Source information:
╭──

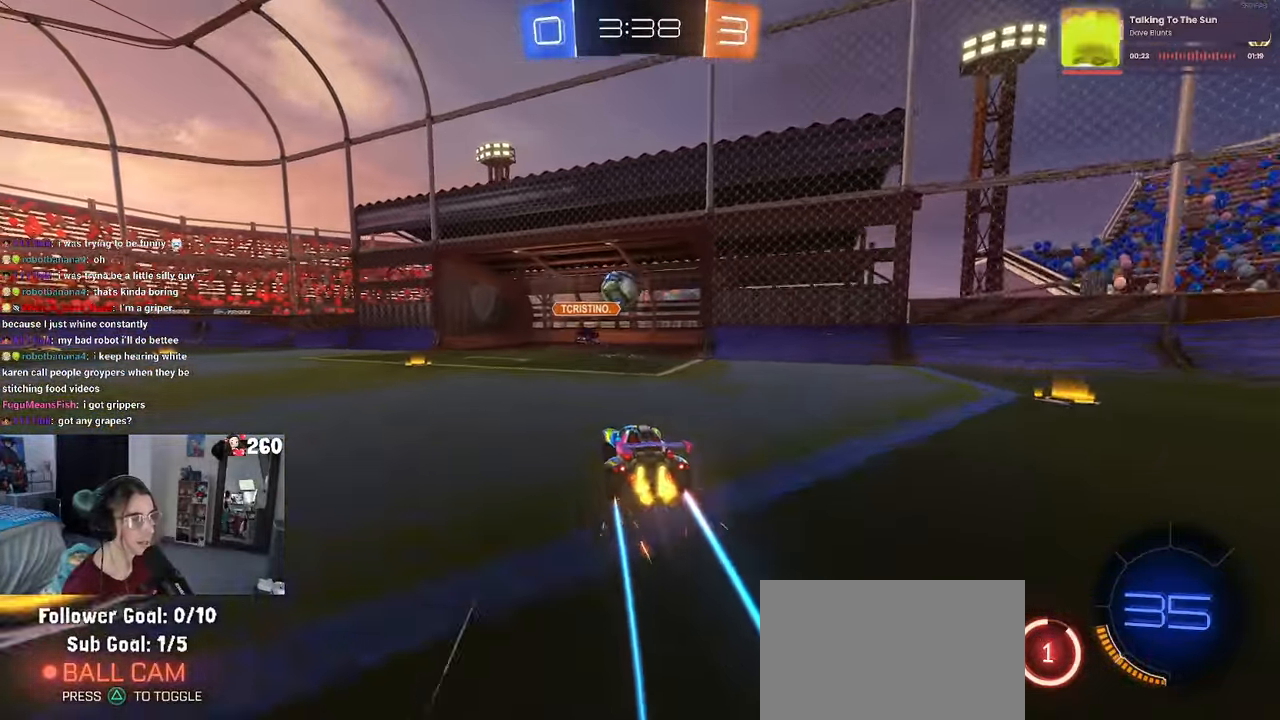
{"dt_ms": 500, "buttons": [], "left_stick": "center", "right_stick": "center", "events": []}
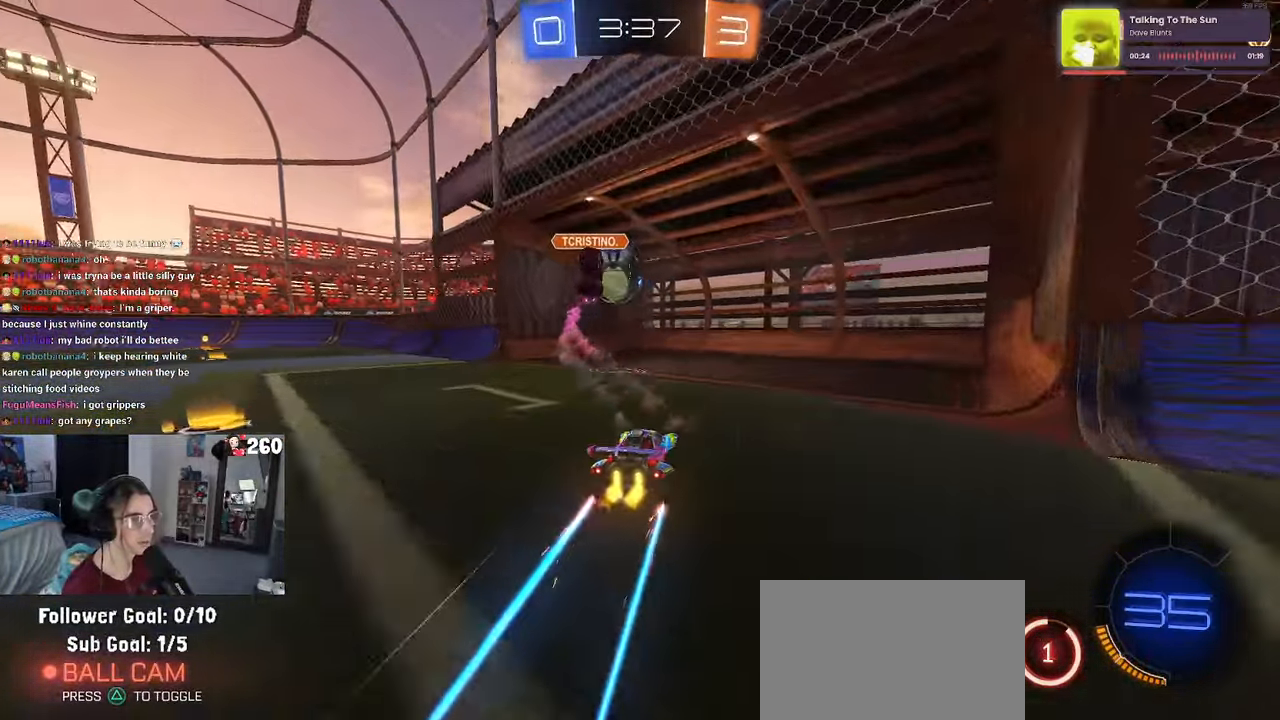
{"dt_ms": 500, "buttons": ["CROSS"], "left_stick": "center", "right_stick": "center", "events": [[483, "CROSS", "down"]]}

╰──
╭──

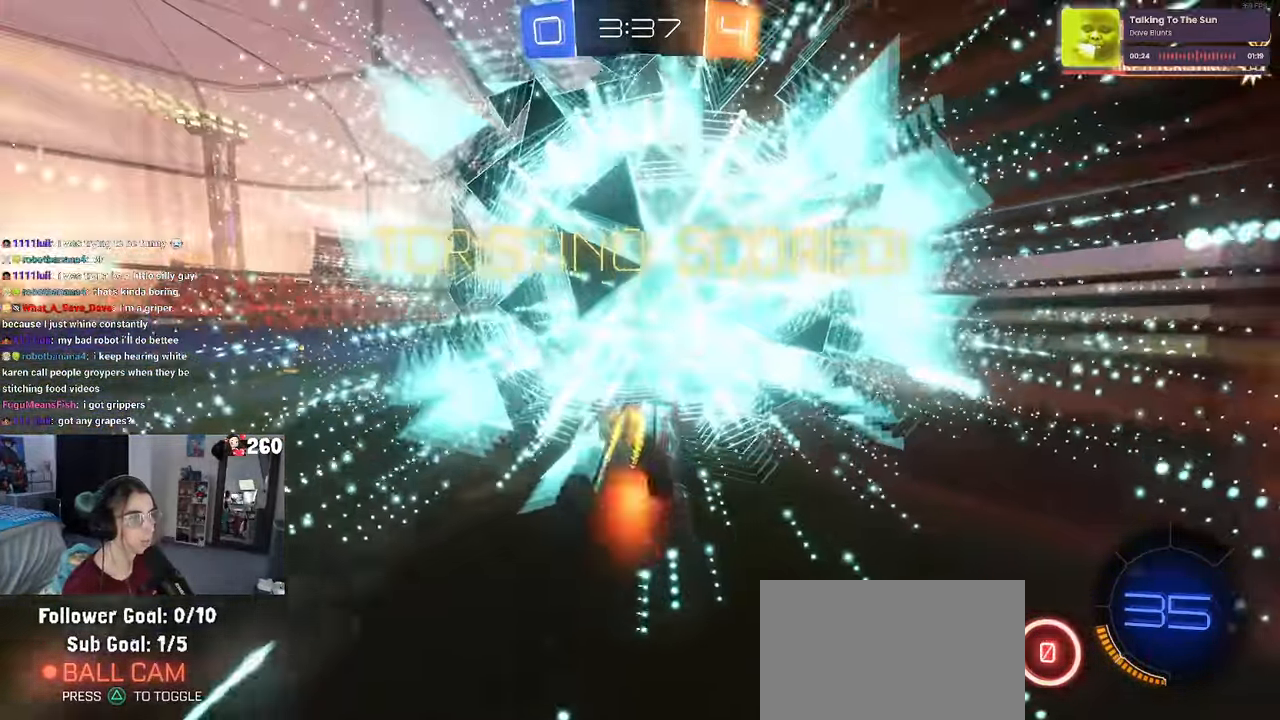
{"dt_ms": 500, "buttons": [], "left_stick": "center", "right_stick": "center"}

╰──
╭──

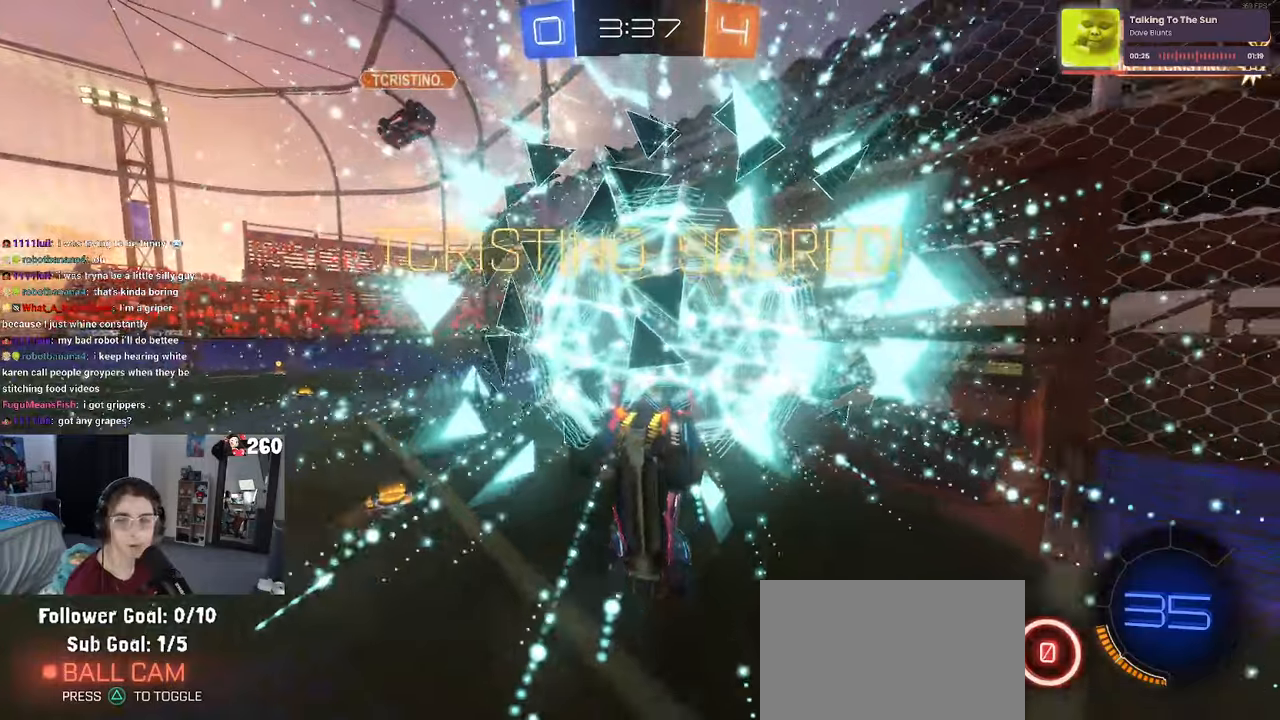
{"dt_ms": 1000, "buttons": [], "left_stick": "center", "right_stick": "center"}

╰──

Aim of the task:
Return all lines above that mention the word "events".

The completed task:
{"dt_ms": 500, "buttons": [], "left_stick": "center", "right_stick": "center", "events": []}
{"dt_ms": 500, "buttons": ["CROSS"], "left_stick": "center", "right_stick": "center", "events": [[483, "CROSS", "down"]]}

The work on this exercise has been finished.